Boston University Joins Harvard in Divesting From Fossil Fuels

The $3 billion endowment, which eliminated coal and tar sand investments in 2016, will phase out crude oil and natural gas immediately.

Boston University (BU) has joined its neighbor Harvard University in announcing that it will divest from fossil fuels. The university said its $3 billion endowment will immediately phase out its investments in crude oil and natural gas, having already divested from tar sands and coal companies in 2016.

“This has been a long journey within the BU community and the Board of Trustees,” University President Robert A. Brown said, according to the university’s communications office. “This is putting us on the right side of history.”

The board of trustees’ Advisory Committee on Socially Responsible Investing (ACSRI) recommended the divestment policies and goals to the board, which then approved them. The committee made the recommendation after meeting with university experts and advocates, concluding that the degree of harm caused by fossil fuel-related emissions justified divesting from the sector. 

“Climate change is moving much more rapidly than we thought even five years ago,” said Richard Reidy, head of the ACSRI. “We all heavily rely on fossil fuels, but there has to be a transition process. We think that divestment is one vehicle to hasten fossil fuel extractors to transition to renewable energy.”

The divestment plan also allows for embracing clean energy technologies, which Reidy said will become increasingly abundant and profitable over time.

“These are specific, achievable recommendations,” said Lila Hunnewell, BU’s chief investment officer, who will oversee the transition from fossil fuel investments. “It’s both a divestment plan and investment plan that reflects the aspirations of the community and the limitations created by the endowment’s current scale.”

The decision by Boston University followed Harvard’s announcement earlier this month that it would allow its remaining investments in the fossil fuel industry to expire in order to eventually divest from the sector.

Although Harvard President Lawrence S. Bacow didn’t use the word divest, he wrote in a message to the Harvard community that “legacy investments” through third-party firms “are in runoff mode,” and said that “given the need to decarbonize the economy and our responsibility as fiduciaries to make long-term investment decisions that support our teaching and research mission, we do not believe such investments are prudent.”

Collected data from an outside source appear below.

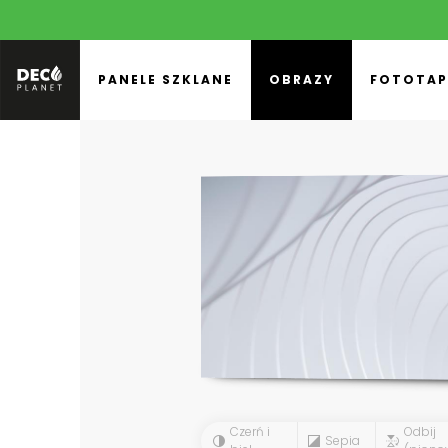
PANELE SZKLANE
OBRAZY
FOTOTAP
Czerń i
Odbij
Sepia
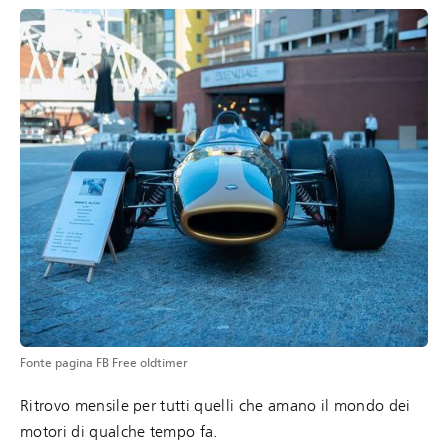
Fonte pagina FB Free oldtimer
Ritrovo mensile per tutti quelli che amano il mondo dei
motori di qualche tempo fa.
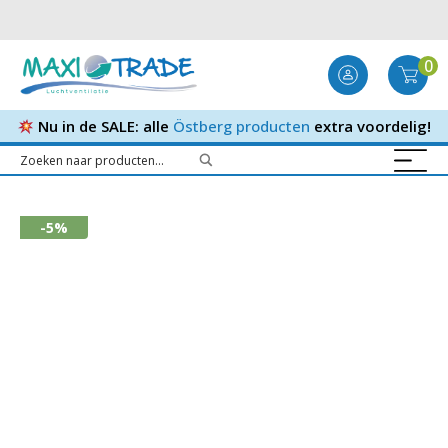
0
Nu in de SALE: alle
Östberg producten
extra voordelig!
-5%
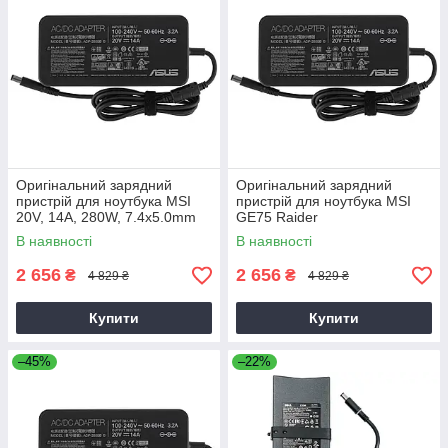
Оригінальний зарядний
Оригінальний зарядний
пристрій для ноутбука MSI
пристрій для ноутбука MSI
20V, 14A, 280W, 7.4x5.0mm
GE75 Raider
В наявності
В наявності
2 656
2 656
₴
₴
4 829 ₴
4 829 ₴
Купити
Купити
–45%
–22%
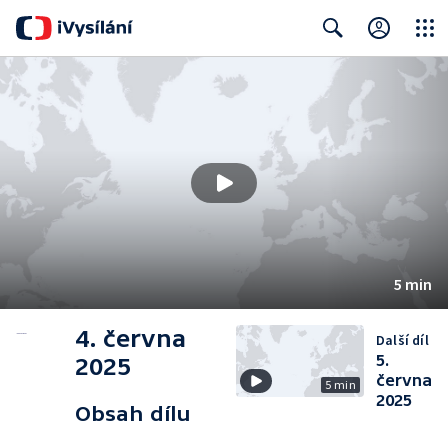
Close
Search
5 min
4. června
Další díl
5.
2025
června
5 min
2025
Obsah dílu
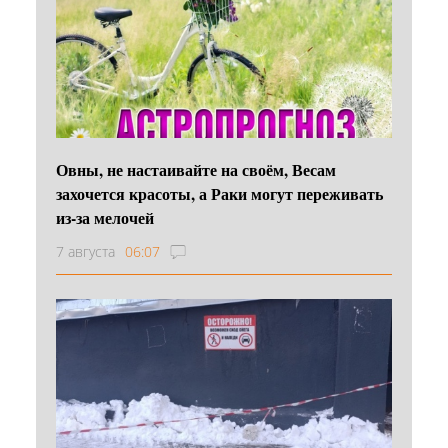
Овны, не настаивайте на своём, Весам
захочется красоты, а Раки могут переживать
из-за мелочей
7 августа
06:07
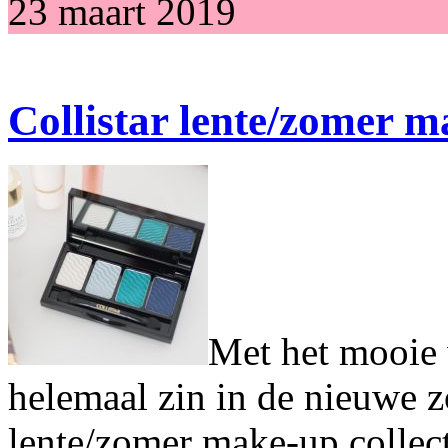
23 maart 2019
Collistar lente/zomer m
Met het mooie 
helemaal zin in de nieuwe 
lente/zomer make-up collecti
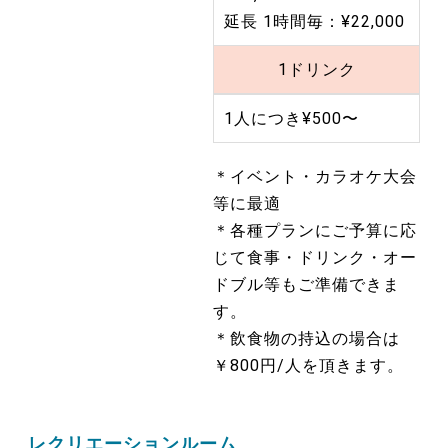
延長 1時間毎：¥22,000
1ドリンク
1人につき¥500〜
＊イベント・カラオケ大会
等に最適
＊各種プランにご予算に応
じて食事・ドリンク・オー
ドブル等もご準備できま
す。
＊飲食物の持込の場合は
￥800円/人を頂きます。
レクリエーションルーム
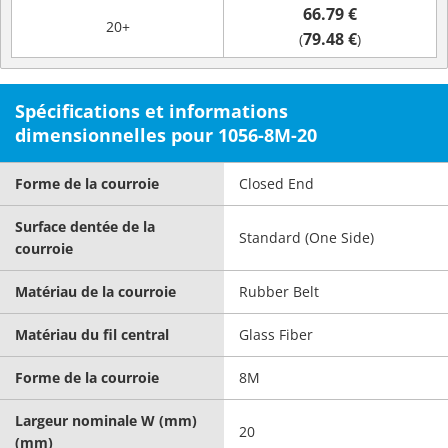
66.79 €
20+
79.48 €
(
)
Spécifications et informations
dimensionnelles pour 1056-8M-20
Forme de la courroie
Closed End
Surface dentée de la
Standard (One Side)
courroie
Matériau de la courroie
Rubber Belt
Matériau du fil central
Glass Fiber
Forme de la courroie
8M
Largeur nominale W (mm)
20
(mm)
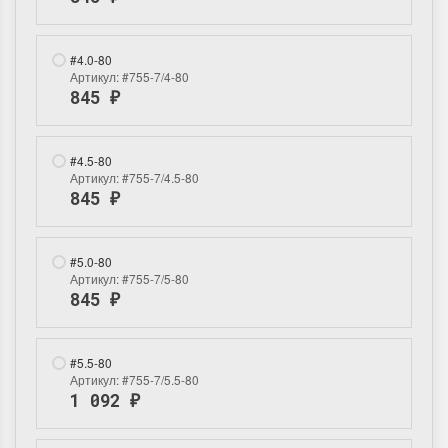
#4.0-80
Артикул:
#755-7/4-80
845
₽
Dimensions 35231
Dimensio
Willow Swan
13648USA 
#4.5-80
(Ива-лебедь)
Bear and C
Артикул:
#755-7/4.5-80
(Белый м
845
₽
с
Хороший набор
медвежат
Отличный набор, канва,
нитки и схема, всё в
#5.0-80
отличном состоянии.
Артикул:
#755-7/5-80
Красивый на
845
₽
Ларина Евгения
Очень красивый 
1 апреля 2026 14:55
раритетный сюж
комплектация хо
#5.5-80
Ларина Евген
Артикул:
#755-7/5.5-80
1 апреля 2026 1
1 092
₽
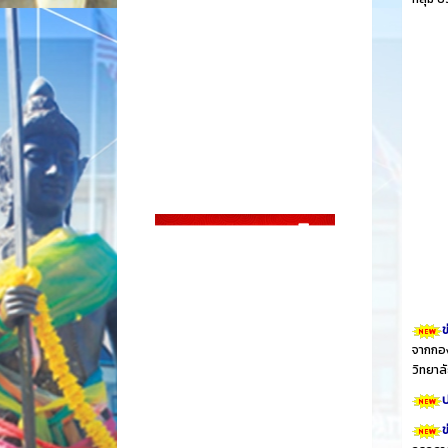
ข
จากกอง
วิทยา
ป
ข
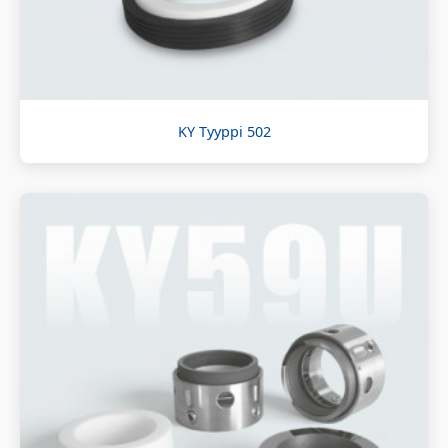
KY Tyyppi 502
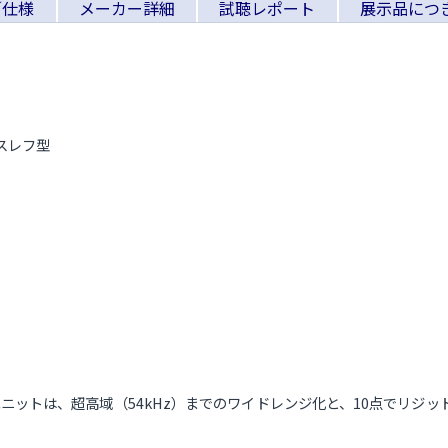
／仕様
メーカー詳細
試聴レポート
展示品につ
バスレフ型
ニットは、超高域（54kHz）までのワイドレンジ化と、10点でリジッ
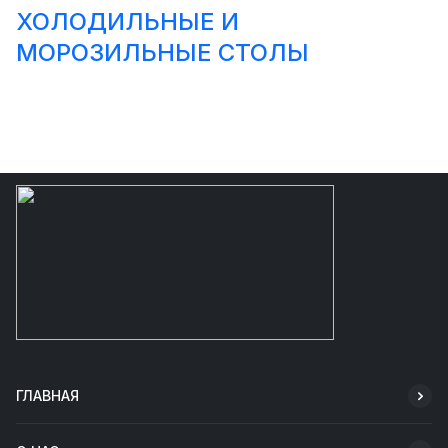
ХОЛОДИЛЬНЫЕ И
МОРОЗИЛЬНЫЕ СТОЛЫ
ГЛАВНАЯ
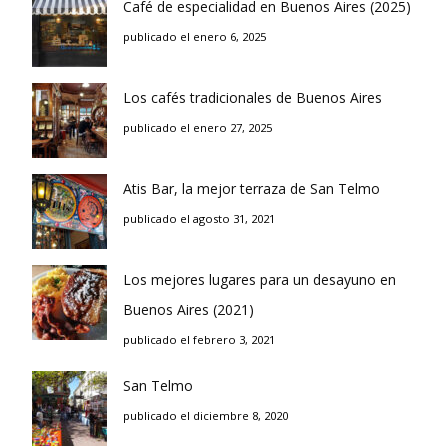
Café de especialidad en Buenos Aires (2025)
publicado el enero 6, 2025
Los cafés tradicionales de Buenos Aires
publicado el enero 27, 2025
Atis Bar, la mejor terraza de San Telmo
publicado el agosto 31, 2021
Los mejores lugares para un desayuno en
Buenos Aires (2021)
publicado el febrero 3, 2021
San Telmo
publicado el diciembre 8, 2020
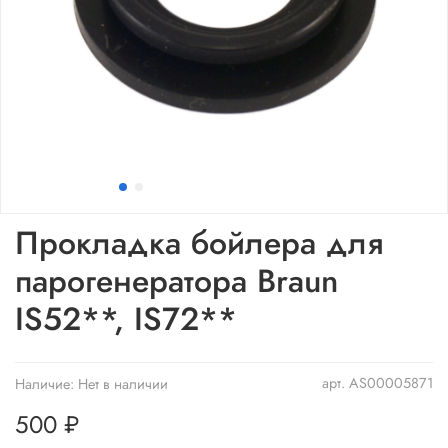
Прокладка бойлера для
парогенератора Braun
IS52**, IS72**
арт.
AS00005871
Наличие:
Нет в наличии
500 ₽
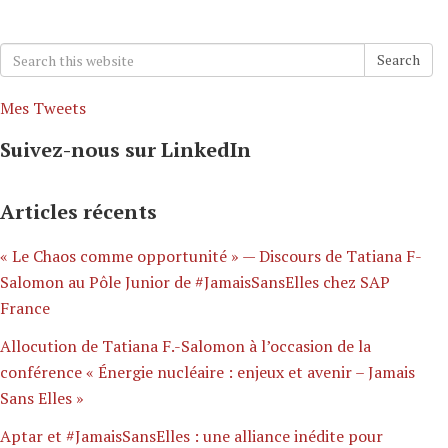
Search
Search
for:
Mes Tweets
Suivez-nous sur LinkedIn
Articles récents
« Le Chaos comme opportunité » — Discours de Tatiana F-
Salomon au Pôle Junior de #JamaisSansElles chez SAP
France
Allocution de Tatiana F.-Salomon à l’occasion de la
conférence « Énergie nucléaire : enjeux et avenir – Jamais
Sans Elles »
Aptar et #JamaisSansElles : une alliance inédite pour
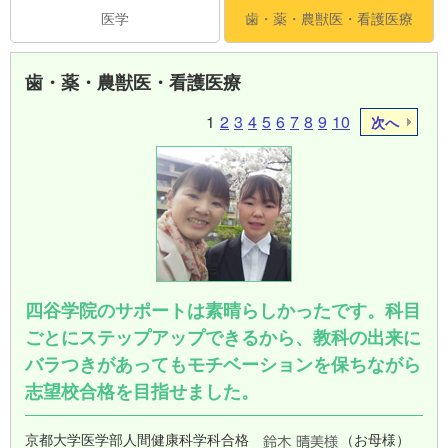
医学
歯・薬・農獣医・看護医療
歯・薬・農獣医・看護医療
1
2
3
4
5
6
7
8
9
10
次へ
四谷学院のサポートは素晴らしかったです。科目
ごとにステップアップできるから、教科の出来に
バラつきがあってもモチベーションを保ちながら
志望校合格を目指せました。
京都大学医学部人間健康科学科合格
（お母様）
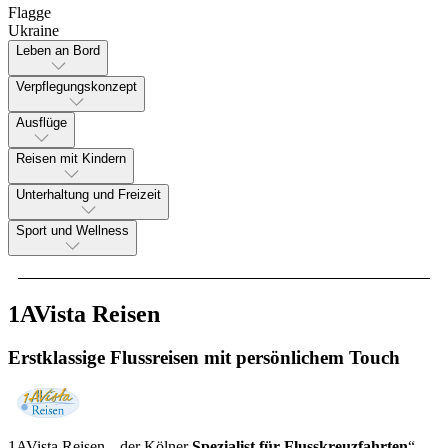
Flagge
Ukraine
Leben an Bord
Verpflegungskonzept
Ausflüge
Reisen mit Kindern
Unterhaltung und Freizeit
Sport und Wellness
1AVista Reisen
Erstklassige Flussreisen mit persönlichem Touch
1AVista Reisen, „der Kölner
Spezialist für Flusskreuzfahrten
“,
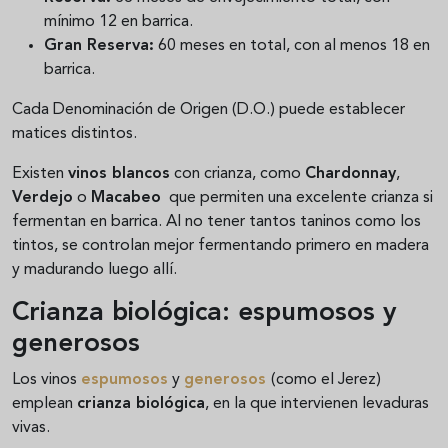
mínimo 12 en barrica.
Gran Reserva:
60 meses en total, con al menos 18 en
barrica.
Cada Denominación de Origen (D.O.) puede establecer
matices distintos.
Existen
vinos blancos
con crianza, como
Chardonnay
,
Verdejo
o
Macabeo
que permiten una excelente crianza si
fermentan en barrica. Al no tener tantos taninos como los
tintos, se controlan mejor fermentando primero en madera
y madurando luego allí.
Crianza biológica: espumosos y
generosos
Los vinos
espumosos
y
generosos
(como el Jerez)
emplean
crianza biológica
, en la que intervienen levaduras
vivas.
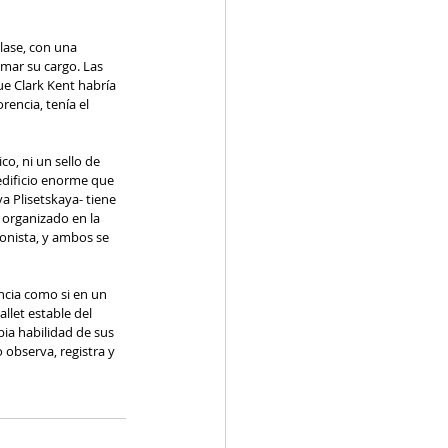
lase, con una 
mar su cargo. Las 
e Clark Kent habría 
encia, tenía el 
co, ni un sello de 
edificio enorme que 
a Plisetskaya- tiene 
 organizado en la 
onista, y ambos se 
encia como si en un 
llet estable del 
ia habilidad de sus 
 observa, registra y 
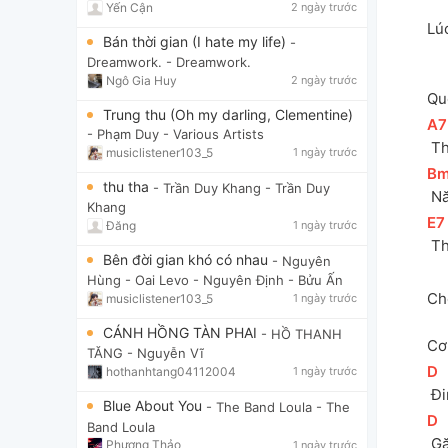
Yến Cận
2 ngày trước
Lú
Bán thời gian (I hate my life)
-
Dreamwork.
- Dreamwork.
Ngô Gia Huy
2 ngày trước
Qu
Trung thu (Oh my darling, Clementine)
[
A7
- Phạm Duy
- Various Artists
 T
musiclistener103_5
1 ngày trước
[
B
thu tha
- Trần Duy Khang
- Trần Duy
 N
Khang
[
E7
Đăng
1 ngày trước
 T
Bên đời gian khó có nhau
- Nguyên
Hùng - Oai Levo
- Nguyên Định - Bửu Ấn
Ch
musiclistener103_5
1 ngày trước
CÁNH HỒNG TÀN PHAI
- HỒ THANH
Cơ
TĂNG
- Nguyễn Vĩ
[
D
]
hothanhtang04112004
1 ngày trước
 Đ
Blue About You
- The Band Loula
- The
[
D
]
Band Loula
 G
Phương Thảo
1 ngày trước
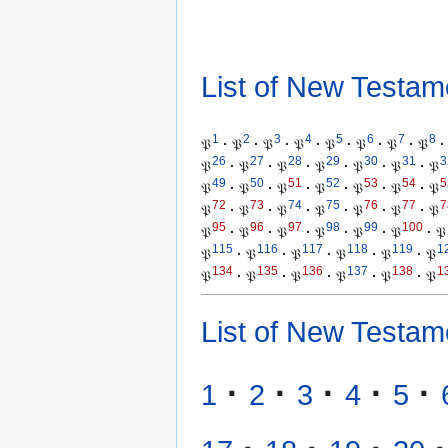
List of New Testam
1
2
3
4
5
6
7
8
𝔓
·
𝔓
·
𝔓
·
𝔓
·
𝔓
·
𝔓
·
𝔓
·
𝔓
·
26
27
28
29
30
31
3
𝔓
·
𝔓
·
𝔓
·
𝔓
·
𝔓
·
𝔓
·
𝔓
49
50
51
52
53
54
5
𝔓
·
𝔓
·
𝔓
·
𝔓
·
𝔓
·
𝔓
·
𝔓
72
73
74
75
76
77
7
𝔓
·
𝔓
·
𝔓
·
𝔓
·
𝔓
·
𝔓
·
𝔓
95
96
97
98
99
100
𝔓
·
𝔓
·
𝔓
·
𝔓
·
𝔓
·
𝔓
·
𝔓
115
116
117
118
119
1
𝔓
·
𝔓
·
𝔓
·
𝔓
·
𝔓
·
𝔓
134
135
136
137
138
1
𝔓
·
𝔓
·
𝔓
·
𝔓
·
𝔓
·
𝔓
List of New Testam
·
·
·
·
·
1
2
3
4
5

The move brought to an end years of divestment demands by students and faculty that had been met with consistent refusal by the Harvard Management Company (HMC). Prior to the divestment decision, the firm, which manages the $42 billion endowment, had stuck by a policy position that “the university maintains a strong presumption against divesting investment assets for reasons unrelated to the endowment’s financial strength and its capacity to further Harvard’s academic goals.”

Fossil Fuel Divest Harvard, which has been calling on the university to divest from the fossil fuel industry since the organization was founded in 2012, said it was a momentous victory.

“After nearly a decade of organizing by students, faculty, alumni, and community members, we have succeeded in pushing one of the world’s richest and most powerful universities to divest from the fossil fuel industry,” the organization said in a statement. “For too long, Harvard has stood on the wrong side of history, lending legitimacy to the companies driving global warming and environmental injustice by investing part of its $42 billion endowment in them.”